Texto de lectura
--*--
Íñigo Joaquín de la Serna Hernaiz (Santander, 1971) posiblemente no imaginó que dejar su carrera profesional de ingeniero de Caminos le llevaría, en trece años, a presidir el órgano que agrupa a la mayoría de las instituciones locales españolas, en un momento "crucial" para estas entidades.
El alcalde de Santander es desde hoy, según acuerdo de la Asamblea de la Federación Española de Municipios y Provincias (FEMP), presidente de este órgano, al que llega en una época en la que los municipios, diputaciones, cabildos y otras instituciones locales se enfrentan a uno de los más significativos cambios en su forma de gestión.
Este ingeniero de Caminos, Canales y Puertos, dedicado en su actividad profesional durante cuatro años a las obras hidráulicas, recaló en el mundo de la política de la mano del consejero de Medio Ambiente de Cantabria José Luis Gil, que le nombró responsable de su Gabinete.
Durante cuatro años tuvo que ayudar a gestionar, en este cargo, distintos cambios en la política medioambiental cántabra y alguna situación "adversa" como la crisis del Prestige, una labor que le llevó a que su predecesor en la Alcaldía de Santander, Gonzalo Piñeiro (PP), le tuviera en cuenta para formar parte de su equipo de gobierno, en la legislatura 2003-2007.
De la Serna pasó a ocupar la Concejalía de Medio Ambiente, Aguas y Playas de Santander, desde la que inició distintas acciones para incorporar el concepto de "sostenibilidad" a la gestión municipal.
Sin embargo, su carrera política no se quedó en lo municipal, ya que sólo un año después de ser nombrado concejal, Íñigo de la Serna fue elegido vicesecretario general del Partido Popular en la región, durante el Congreso en el que el actual jefe del Ejecutivo cántabro, Ignacio Diego, llegó a la Presidencia de esta formación política.
Además de convertirse en "la mano de derecha" del alcalde de Santander, De la Serna pasó a ser "estrecho colaborador" del presidente del PP de Cantabria y, en dos años, el Comité Electoral del partido decidió -tras anunciar Piñeiro su marcha- designarle como candidato a la Alcaldía de la capital cántabra.
Y De la Serna cumplió con las expectativas de su partido y revalidó, en mayo de 2007, la mayoría absoluta que el Partido Popular ostentaba en el Ayuntamiento de Santander. También fue nombrado, tras esos comicios, diputado regional.
De sus primeros cuatro años al frente del Consistorio municipal, destacaron iniciativas como la candidatura a Capital Europea de la Cultura 2016 -que finalmente no logró Santander-, la adhesión al pacto europeo de alcaldes, la creación del proyecto Ciudades Digitales o su trabajo por fomentar la sostenibilidad municipal.
Pero, en especial, en esa legislatura De la Serna fue una "voz" destacada de su partido en su "confrontación" con el Gobierno de Cantabria PRC -PSOE.
La gestión llevada a cabo en sus primeros cuatro años en la Alcaldía, su buena imagen personal, los proyectos de desarrollo de la capital cántabra en materia de infraestructuras y medio ambiente, y su trabajo por "hacer frente" al Ejecutivo regional pudieron ser "claves" para que De la Serna volviera a lograr el año pasado la mayoría absoluta en Santander, con un incremento de concejales.
Además, su nuevo "triunfo" estuvo acompañado por el regreso al Gobierno de Cantabria del Partido Popular, con Ignacio Diego como presidente, y un gran proyecto para la capital: la construcción del Centro de Arte Botín junto a la bahía santanderina que supondrá casi 70 millones de euros de inversión y un cambio del frente marítimo.
Y, ahora, con 41 años, Íñigo de la Serna -separado y padre de dos hijos- llega a la "Alcaldía de los alcaldes", en sustitución de su compañero de partido, el regidor municipal de Sevilla, Juan Ignacio Zoido, y con un objetivo -según sus primeras palabras- lograr la "unidad" y la "transparencia" en el municipalismo.
--*--
Datos extraídos

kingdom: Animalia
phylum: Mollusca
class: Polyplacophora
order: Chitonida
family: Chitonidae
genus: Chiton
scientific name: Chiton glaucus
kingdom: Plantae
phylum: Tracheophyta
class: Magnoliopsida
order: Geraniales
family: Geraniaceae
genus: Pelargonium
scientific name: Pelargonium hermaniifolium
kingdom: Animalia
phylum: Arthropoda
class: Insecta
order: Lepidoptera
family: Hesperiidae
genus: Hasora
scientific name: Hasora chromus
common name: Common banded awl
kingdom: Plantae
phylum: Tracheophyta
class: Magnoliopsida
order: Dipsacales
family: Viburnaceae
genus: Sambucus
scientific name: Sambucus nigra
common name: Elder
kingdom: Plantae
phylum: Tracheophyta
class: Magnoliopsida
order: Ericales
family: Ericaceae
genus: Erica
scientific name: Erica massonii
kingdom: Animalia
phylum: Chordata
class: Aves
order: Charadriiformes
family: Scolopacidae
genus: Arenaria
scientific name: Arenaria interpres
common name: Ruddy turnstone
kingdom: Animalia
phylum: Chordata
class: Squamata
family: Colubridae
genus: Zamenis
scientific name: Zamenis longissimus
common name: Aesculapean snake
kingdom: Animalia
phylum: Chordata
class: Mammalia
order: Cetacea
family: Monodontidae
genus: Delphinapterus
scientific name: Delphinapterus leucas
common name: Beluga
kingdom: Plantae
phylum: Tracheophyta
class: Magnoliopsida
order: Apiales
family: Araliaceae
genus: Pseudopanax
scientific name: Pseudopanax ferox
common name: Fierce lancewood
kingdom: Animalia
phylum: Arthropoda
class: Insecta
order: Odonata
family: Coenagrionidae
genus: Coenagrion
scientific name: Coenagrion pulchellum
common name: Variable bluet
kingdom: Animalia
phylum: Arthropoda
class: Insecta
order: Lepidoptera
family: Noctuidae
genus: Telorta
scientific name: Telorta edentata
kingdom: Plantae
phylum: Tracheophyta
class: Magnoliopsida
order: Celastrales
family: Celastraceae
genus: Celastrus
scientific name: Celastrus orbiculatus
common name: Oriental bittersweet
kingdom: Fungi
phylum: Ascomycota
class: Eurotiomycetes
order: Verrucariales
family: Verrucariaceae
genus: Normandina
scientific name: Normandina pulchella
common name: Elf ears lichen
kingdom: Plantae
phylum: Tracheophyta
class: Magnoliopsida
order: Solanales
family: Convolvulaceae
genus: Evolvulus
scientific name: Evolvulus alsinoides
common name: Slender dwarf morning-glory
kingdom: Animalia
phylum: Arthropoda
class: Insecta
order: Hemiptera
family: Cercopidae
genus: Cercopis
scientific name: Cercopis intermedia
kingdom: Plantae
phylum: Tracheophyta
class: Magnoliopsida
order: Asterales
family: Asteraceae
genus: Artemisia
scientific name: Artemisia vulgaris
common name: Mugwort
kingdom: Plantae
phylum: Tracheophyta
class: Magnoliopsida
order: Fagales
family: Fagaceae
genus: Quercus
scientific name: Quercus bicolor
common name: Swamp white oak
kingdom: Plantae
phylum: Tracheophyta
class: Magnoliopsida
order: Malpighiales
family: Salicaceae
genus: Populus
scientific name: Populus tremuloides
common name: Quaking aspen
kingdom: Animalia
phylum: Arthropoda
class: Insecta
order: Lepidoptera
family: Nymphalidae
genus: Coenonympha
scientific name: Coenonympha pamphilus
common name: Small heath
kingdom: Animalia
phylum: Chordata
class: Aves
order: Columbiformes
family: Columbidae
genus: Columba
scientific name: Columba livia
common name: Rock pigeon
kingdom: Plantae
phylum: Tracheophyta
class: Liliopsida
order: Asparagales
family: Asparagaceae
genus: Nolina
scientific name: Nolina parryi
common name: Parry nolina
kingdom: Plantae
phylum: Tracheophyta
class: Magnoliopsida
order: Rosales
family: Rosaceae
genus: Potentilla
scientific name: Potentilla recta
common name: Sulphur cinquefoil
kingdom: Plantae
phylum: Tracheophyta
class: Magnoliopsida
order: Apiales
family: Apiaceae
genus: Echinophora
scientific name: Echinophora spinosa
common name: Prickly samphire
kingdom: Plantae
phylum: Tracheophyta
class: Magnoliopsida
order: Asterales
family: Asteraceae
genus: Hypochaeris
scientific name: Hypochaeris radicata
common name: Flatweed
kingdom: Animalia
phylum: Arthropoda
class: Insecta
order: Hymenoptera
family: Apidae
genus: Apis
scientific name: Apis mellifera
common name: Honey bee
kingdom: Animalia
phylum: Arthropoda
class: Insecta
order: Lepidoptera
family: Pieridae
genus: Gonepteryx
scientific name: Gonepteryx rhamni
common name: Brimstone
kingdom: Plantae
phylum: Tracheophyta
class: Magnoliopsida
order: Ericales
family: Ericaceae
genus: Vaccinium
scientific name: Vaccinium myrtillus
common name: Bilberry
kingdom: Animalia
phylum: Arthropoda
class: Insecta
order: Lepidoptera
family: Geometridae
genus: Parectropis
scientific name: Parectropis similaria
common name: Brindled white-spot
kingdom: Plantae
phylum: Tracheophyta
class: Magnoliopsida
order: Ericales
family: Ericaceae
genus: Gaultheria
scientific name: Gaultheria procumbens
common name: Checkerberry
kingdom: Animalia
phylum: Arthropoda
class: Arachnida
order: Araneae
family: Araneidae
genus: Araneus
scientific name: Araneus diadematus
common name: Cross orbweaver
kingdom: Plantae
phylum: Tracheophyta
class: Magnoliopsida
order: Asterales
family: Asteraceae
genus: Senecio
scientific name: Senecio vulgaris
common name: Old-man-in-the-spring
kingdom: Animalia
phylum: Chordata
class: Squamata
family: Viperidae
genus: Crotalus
--*--
Ejercicios
A - Vuelve a escribir el fragmento del texto sobre Íñigo de la Serna que empieza con "Íñigo Joaquín de" y sigue hasta "para estas entidades.". Cambia "trece años" por "quince años".
B - Contesta con datos del texto sobre Íñigo de la Serna:
(i) ¿En qué año nació?
(ii) ¿Cuántos euros de inversión supondrá el Centro de Arte Botín?
(iii) ¿A quién sustituye al llegar a la "Alcaldía de los alcaldes"?

Soluciones
A -
Íñigo Joaquín de la Serna Hernaiz (Santander, 1971) posiblemente no imaginó que dejar su carrera profesional de ingeniero de Caminos le llevaría, en quince años, a presidir el órgano que agrupa a la mayoría de las instituciones locales españolas, en un momento "crucial" para estas entidades.

B -
(i) En 1971.
(ii) Casi 70 millones de euros.
(iii) A Juan Ignacio Zoido, regidor municipal de Sevilla.